*** Data excerpts ***
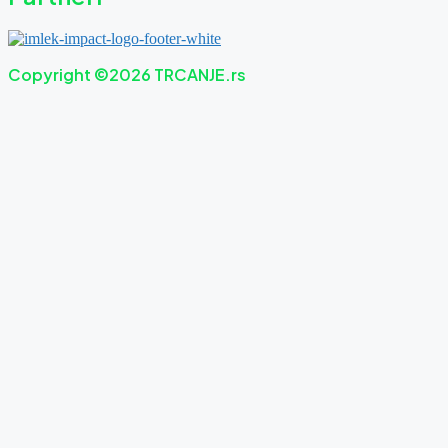
Copyright ©2026 TRCANJE.rs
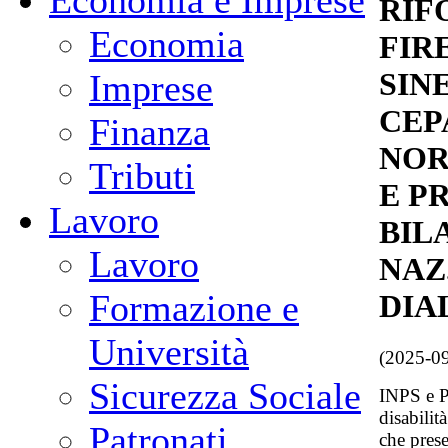
Economia e Imprese
RIF
Economia
FIR
SIN
Imprese
CEP
Finanza
NOR
Tributi
E P
Lavoro
BIL
Lavoro
NAZ
Formazione e
DIA
Università
(2025-0
Sicurezza Sociale
INPS e Pa
disabilit
Patronati
che prese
*** End of Data excerpts ***
Exercise details: Copy out the text of all the items above, swapping "Lavoro" for "Occupazione" wherever it appears and keeping everything else the same. Leave the pictures out of your answer.

Output for this exercise:
Copyright ©2026 TRCANJE.rs
Economia e Imprese
RIF
Economia
FIR
SIN
Imprese
CEP
Finanza
NOR
Tributi
E P
Occupazione
BIL
Occupazione
NAZ
Formazione e
DIA
Università
(2025-0
Sicurezza Sociale
INPS e Pa
disabilit
Patronati
che prese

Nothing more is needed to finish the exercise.